(Document section begins)

Will Republicans Save the Humanities?

June 29, 2024

For the first time in decades, humanities fields are a growth sector in higher education, thanks to the creation of new academic units devoted to civic education in red and purple states across the country. Writing for the Chronicle of Higher Education, Benjamin Storey and Jenna Silber Storey, who have spearheaded this movement at AEI, document this surprising revival and explain what it will take for these schools to be institutionally and intellectually successful.

 

 

This broader movement to reform higher education faces deep resistance, as evidenced by elite institutions’ response to the end of affirmative action. On the one-year anniversary of the Supreme Court’s decision, AEI Education Policy Director Frederick M. Hess and Greg Fournier explain how colleges are continuing to evade the ruling and use racial preferences in admissions.

 

Congress faces a similar crisis of institutional identity as performative partisan acrimony crowds out its legislative duties. Over-transparency has eroded congressional deliberation, but Social, Cultural, and Constitutional Studies Director Yuval Levin argues that C-SPAN could be an ally to congressional reform by shaking up how it televises and covers Congress.

(Document section ends)
(Material provided begins)

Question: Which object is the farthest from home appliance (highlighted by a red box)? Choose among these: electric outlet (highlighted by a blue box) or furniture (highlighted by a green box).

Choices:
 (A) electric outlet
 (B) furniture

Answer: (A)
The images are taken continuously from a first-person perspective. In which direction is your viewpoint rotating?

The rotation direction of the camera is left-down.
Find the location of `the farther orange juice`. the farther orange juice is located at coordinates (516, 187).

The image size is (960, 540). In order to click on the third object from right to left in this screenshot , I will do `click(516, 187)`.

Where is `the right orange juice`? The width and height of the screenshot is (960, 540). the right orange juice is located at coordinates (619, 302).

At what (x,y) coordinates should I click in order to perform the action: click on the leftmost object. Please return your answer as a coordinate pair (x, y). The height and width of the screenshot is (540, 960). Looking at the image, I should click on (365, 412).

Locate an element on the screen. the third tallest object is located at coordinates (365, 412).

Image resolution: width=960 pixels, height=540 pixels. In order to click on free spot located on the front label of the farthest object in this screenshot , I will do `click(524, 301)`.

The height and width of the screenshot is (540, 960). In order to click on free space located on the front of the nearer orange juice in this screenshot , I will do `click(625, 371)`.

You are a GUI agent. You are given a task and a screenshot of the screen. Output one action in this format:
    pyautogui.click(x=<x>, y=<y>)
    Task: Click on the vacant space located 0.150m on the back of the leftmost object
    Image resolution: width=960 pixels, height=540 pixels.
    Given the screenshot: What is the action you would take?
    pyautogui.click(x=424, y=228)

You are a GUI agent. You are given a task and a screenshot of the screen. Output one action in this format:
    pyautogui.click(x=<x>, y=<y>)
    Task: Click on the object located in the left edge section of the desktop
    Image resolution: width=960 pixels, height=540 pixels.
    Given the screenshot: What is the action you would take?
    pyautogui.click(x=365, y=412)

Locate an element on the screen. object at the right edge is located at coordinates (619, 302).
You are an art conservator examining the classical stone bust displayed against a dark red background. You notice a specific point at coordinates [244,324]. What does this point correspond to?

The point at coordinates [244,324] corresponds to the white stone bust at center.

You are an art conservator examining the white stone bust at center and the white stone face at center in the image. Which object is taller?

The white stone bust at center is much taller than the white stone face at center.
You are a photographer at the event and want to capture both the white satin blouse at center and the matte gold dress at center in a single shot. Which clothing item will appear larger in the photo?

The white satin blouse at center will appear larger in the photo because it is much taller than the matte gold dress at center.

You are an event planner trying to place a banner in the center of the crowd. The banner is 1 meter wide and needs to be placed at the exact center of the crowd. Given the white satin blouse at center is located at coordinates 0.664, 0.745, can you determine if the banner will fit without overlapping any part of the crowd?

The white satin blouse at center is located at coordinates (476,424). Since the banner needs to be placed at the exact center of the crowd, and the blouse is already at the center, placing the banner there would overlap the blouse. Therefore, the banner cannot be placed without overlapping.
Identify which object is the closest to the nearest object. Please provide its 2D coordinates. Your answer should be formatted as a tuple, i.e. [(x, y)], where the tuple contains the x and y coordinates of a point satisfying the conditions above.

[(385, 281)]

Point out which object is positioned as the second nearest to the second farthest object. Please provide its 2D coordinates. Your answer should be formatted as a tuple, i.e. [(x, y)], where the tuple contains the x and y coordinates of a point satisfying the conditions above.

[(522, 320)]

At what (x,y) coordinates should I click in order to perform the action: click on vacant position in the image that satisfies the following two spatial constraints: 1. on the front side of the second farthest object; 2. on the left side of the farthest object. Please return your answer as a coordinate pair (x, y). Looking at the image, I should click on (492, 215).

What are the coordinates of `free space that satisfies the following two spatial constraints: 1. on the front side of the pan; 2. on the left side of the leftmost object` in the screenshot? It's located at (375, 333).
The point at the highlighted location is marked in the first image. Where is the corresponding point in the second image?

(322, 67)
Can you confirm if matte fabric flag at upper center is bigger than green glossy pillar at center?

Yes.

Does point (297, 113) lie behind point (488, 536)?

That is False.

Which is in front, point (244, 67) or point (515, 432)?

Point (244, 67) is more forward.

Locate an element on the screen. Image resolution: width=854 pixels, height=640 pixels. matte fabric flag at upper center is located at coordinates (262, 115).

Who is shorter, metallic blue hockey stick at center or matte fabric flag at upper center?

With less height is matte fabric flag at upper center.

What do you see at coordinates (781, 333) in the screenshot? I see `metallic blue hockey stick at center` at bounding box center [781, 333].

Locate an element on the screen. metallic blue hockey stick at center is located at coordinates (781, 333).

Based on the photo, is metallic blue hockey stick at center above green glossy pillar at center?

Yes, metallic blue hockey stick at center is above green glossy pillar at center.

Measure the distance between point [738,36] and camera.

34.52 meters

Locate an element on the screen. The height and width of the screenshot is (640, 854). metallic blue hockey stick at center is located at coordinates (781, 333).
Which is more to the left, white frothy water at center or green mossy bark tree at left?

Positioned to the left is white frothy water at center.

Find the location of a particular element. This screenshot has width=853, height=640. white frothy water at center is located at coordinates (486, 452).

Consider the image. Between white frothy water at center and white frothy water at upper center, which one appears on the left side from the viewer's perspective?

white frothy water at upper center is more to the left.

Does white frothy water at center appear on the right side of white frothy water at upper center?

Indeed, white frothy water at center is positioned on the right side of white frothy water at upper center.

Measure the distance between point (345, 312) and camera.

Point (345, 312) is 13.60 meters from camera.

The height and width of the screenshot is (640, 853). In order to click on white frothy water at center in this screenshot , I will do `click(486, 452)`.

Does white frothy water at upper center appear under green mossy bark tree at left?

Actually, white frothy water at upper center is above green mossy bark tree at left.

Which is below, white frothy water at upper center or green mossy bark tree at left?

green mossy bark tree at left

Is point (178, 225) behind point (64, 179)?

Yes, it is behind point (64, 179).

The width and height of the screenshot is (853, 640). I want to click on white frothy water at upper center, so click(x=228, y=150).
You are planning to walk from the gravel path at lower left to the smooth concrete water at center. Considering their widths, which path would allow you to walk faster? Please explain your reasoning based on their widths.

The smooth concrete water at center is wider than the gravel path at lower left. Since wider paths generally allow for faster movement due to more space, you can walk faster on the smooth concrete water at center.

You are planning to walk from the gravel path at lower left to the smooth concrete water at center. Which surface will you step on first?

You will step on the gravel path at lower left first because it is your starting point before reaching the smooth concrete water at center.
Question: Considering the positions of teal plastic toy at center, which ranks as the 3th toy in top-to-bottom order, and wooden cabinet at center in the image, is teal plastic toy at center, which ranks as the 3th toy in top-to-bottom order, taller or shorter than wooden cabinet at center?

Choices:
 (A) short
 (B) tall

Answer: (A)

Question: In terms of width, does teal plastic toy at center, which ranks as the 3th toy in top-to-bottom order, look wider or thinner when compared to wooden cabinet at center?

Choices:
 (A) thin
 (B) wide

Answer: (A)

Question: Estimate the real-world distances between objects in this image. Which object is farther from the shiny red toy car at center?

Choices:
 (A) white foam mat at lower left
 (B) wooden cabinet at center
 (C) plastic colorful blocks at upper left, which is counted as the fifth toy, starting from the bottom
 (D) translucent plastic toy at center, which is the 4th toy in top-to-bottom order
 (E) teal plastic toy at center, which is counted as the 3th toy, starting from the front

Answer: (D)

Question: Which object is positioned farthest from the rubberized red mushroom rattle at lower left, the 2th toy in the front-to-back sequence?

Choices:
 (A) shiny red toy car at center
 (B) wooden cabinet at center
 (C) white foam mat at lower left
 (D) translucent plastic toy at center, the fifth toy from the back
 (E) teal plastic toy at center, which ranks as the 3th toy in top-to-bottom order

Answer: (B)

(Material provided ends)

_What to do:_ Can you give back the part of the text on higher education that opens with "Will Republicans Save" and closes with "and intellectually successful.", changing "surprising" to "unexpected"?

_Exercise output:_
Will Republicans Save the Humanities?

June 29, 2024

For the first time in decades, humanities fields are a growth sector in higher education, thanks to the creation of new academic units devoted to civic education in red and purple states across the country. Writing for the Chronicle of Higher Education, Benjamin Storey and Jenna Silber Storey, who have spearheaded this movement at AEI, document this unexpected revival and explain what it will take for these schools to be institutionally and intellectually successful.